Premixing the colors helped because I had been feeling like I was flailing and guessing too much mixing colors one at a time. It felt ineffective and inefficient, given my goal of 30 minutes or less on painting these. I didn’t really keep an eye on the clock for this one because I didn’t want to feel rushed while trying out the premixing approach.
Number 38 notes
I took several days off from painting while a friend was visiting, which was a nice break. But it felt great to get my brushes back in action! I picked an onion and head of garlic for this one, switching the location of the light but I didn’t notice how similar the composition was to Number 37. I had fun with this one because I didn’t get obsessed with trying to make the color shapes perfect — I just focused on getting close and making the relationships work. I was excited to see after doing a 2-color posterization effect in Photoshop that the light and shadow families held true. I also think the colors are more interesting because I didn’t over mix the colors on my palette or overwork the brush strokes. I like the variety that resulted in the color shapes and I feel like there’s a hint of warm vs. cool happening that’s intriguing.
Number 39 notes
The seemingly simple arrangement of a lemon and mug on a blue coaster revealed a lot more complexity than I initially thought! When I first started this one I didn’t entirely notice just how many different color shapes there were in the coaster, between the white trim and cast shadows from the lemon and mug. But this was a fantastic exercise to practice seeing the shapes and not the objects.
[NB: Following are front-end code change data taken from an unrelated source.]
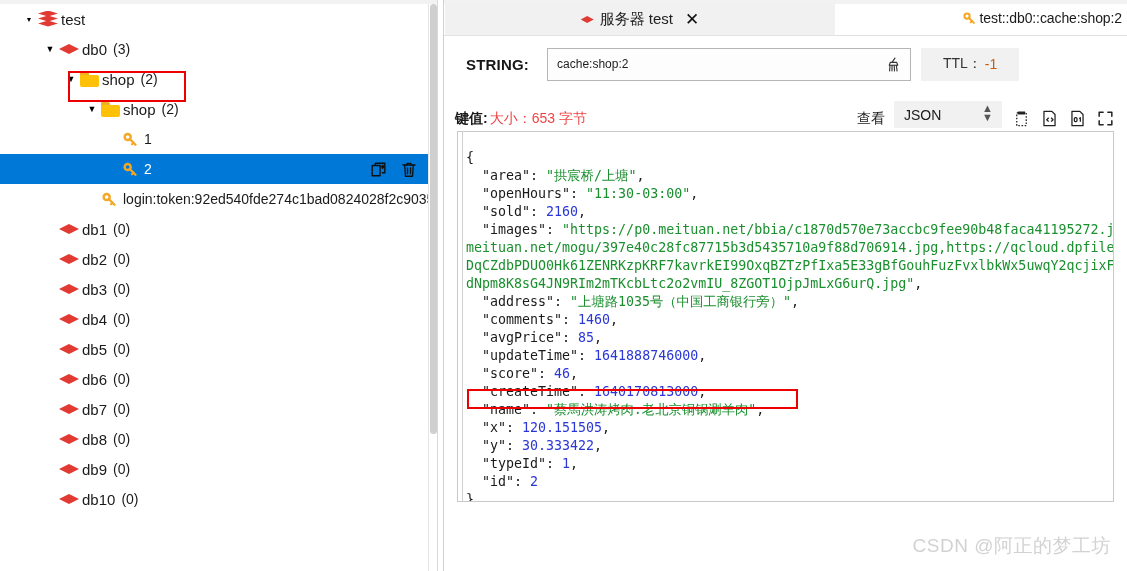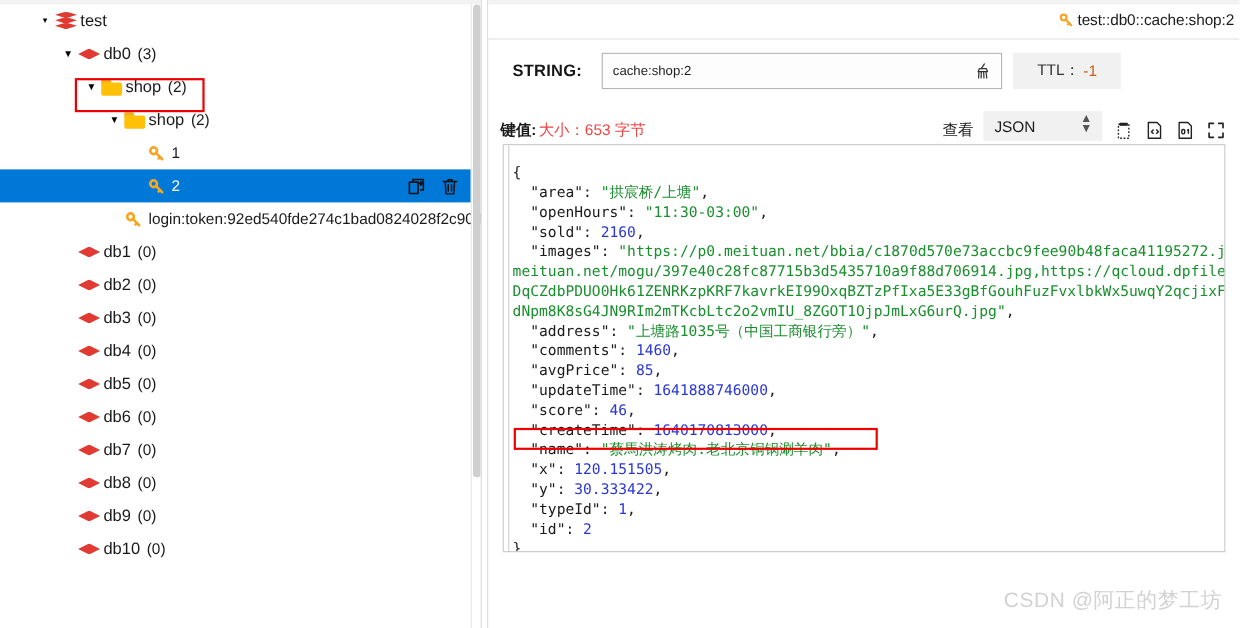"test" .tree-row { padding-left: 12px -> none }
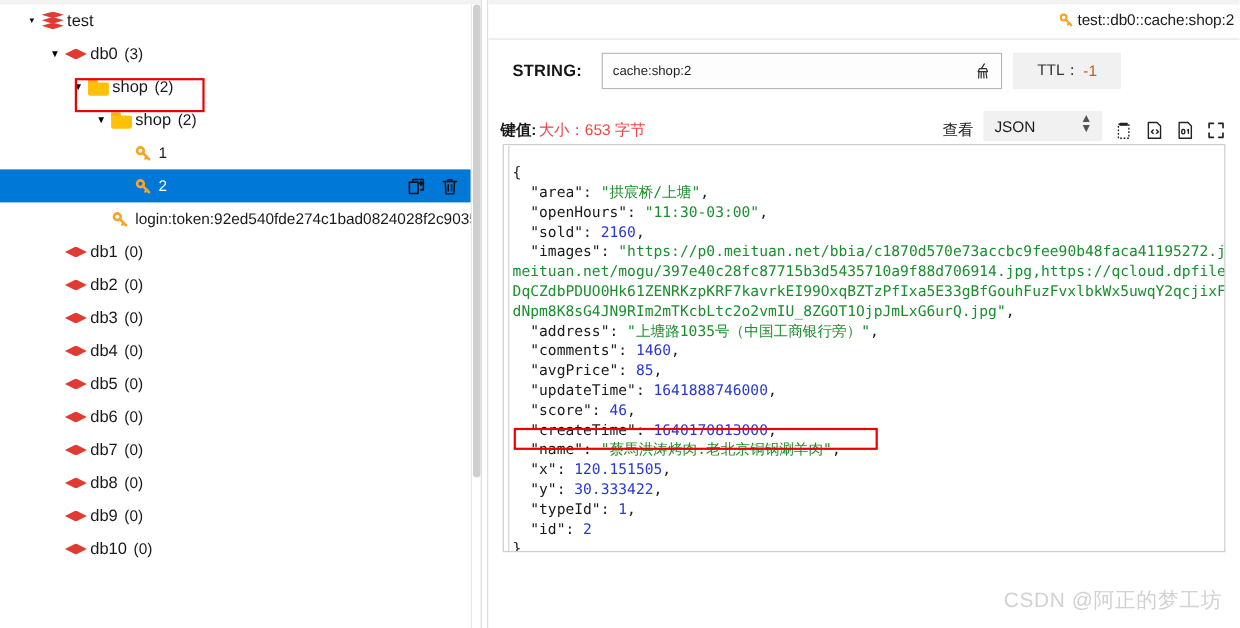"服务器 test" div { html: none -> <div> <span></span> <span>服务器 test</span> <span>✕</span> </div> }
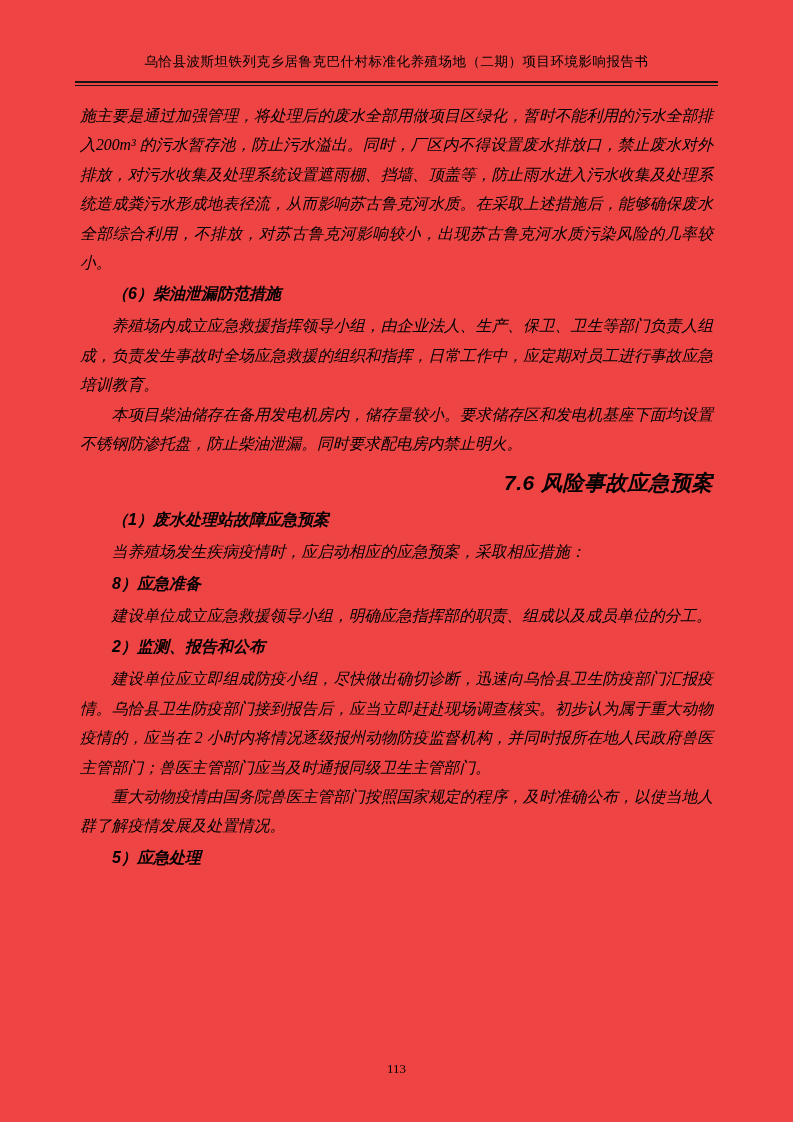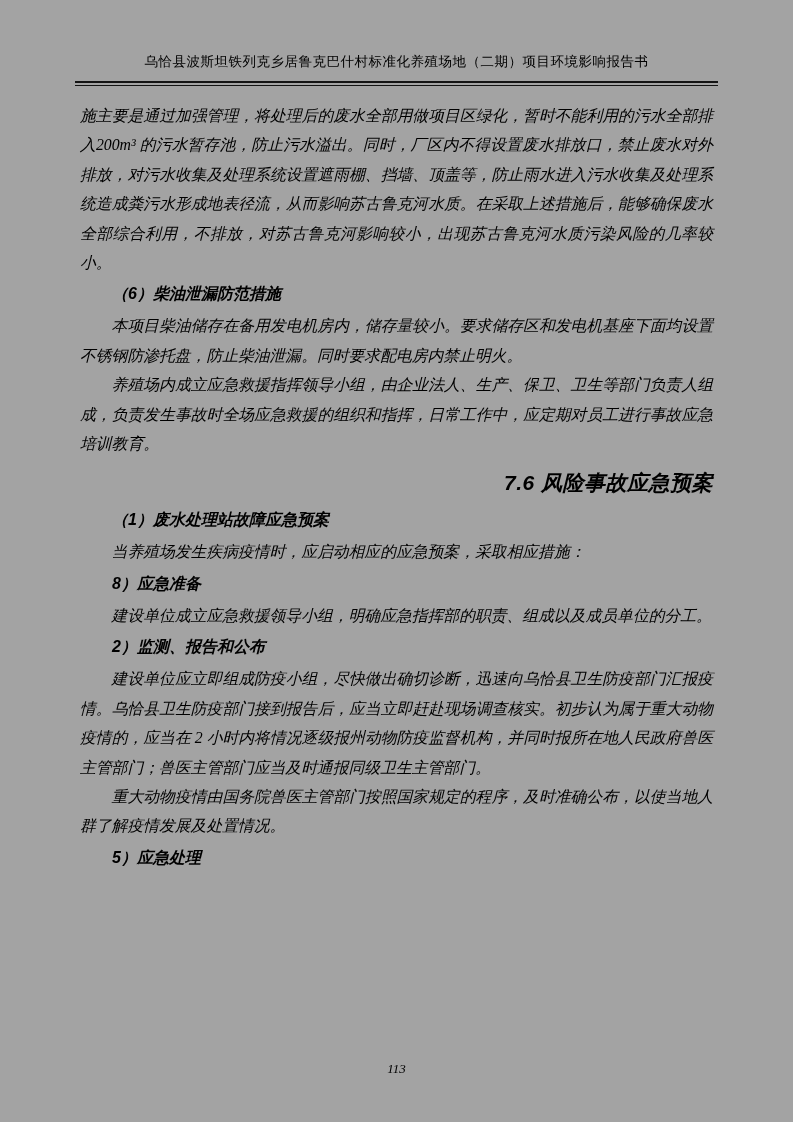"乌恰县波斯坦铁列克乡居鲁克巴什村标准化养殖场地（二期）项目环境影响报告书" .page { background: #a3a3a3 -> #ef4444 }
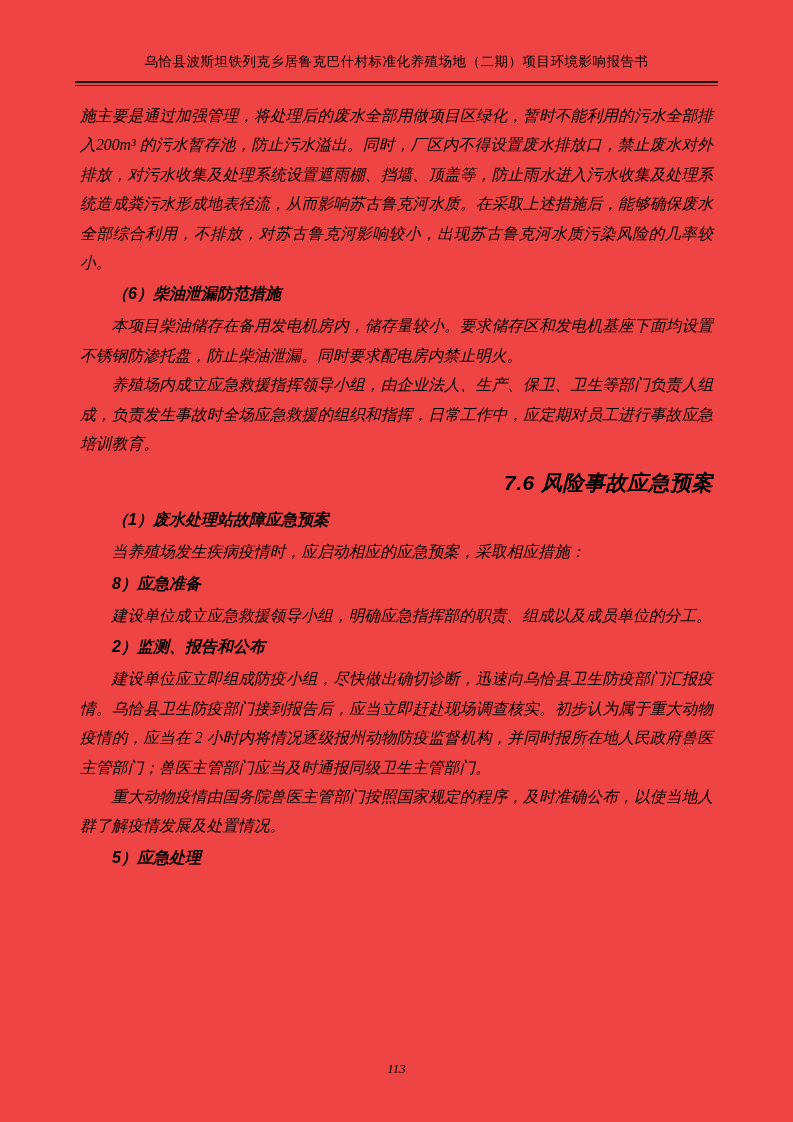"本项目柴油储存在备用发电机房内，储存量较小。要求储存区和发电机基座下面均设置不锈" p { order: before "养殖场内成立应急救援指挥领导小组，由企业法人、生产、保卫、卫生等部门负责人组成，" -> after "养殖场内成立应急救援指挥领导小组，由企业法人、生产、保卫、卫生等部门负责人组成，" }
While painting, I didn’t think about cast shadows exactly, rather focusing on the color notes of each shape in those cast shadows. So when I finished, I was delighted to see that the colors I painted really made it look like a shadow that went across the blue coaster and onto the cream-colored cloth that everything sat on.
I wish the parts of the mug in the light family were lighter — they fall too much into the shadow family. I also think the lemon would work much better if the background color were different because it really gets lost due to the similarities in value.
Number 40 notes
More dramatic cropping with this one, but it’s a little difficult to tell what the object on the left is. I’m happy with the light and shadow families because the values read well. I wonder what it would take to make the lemon look more like a lemon…
Number 40 feels like a milestone! I’m happy to be shaking up the still life objects and may need to hit the produce aisle just for some new things to paint.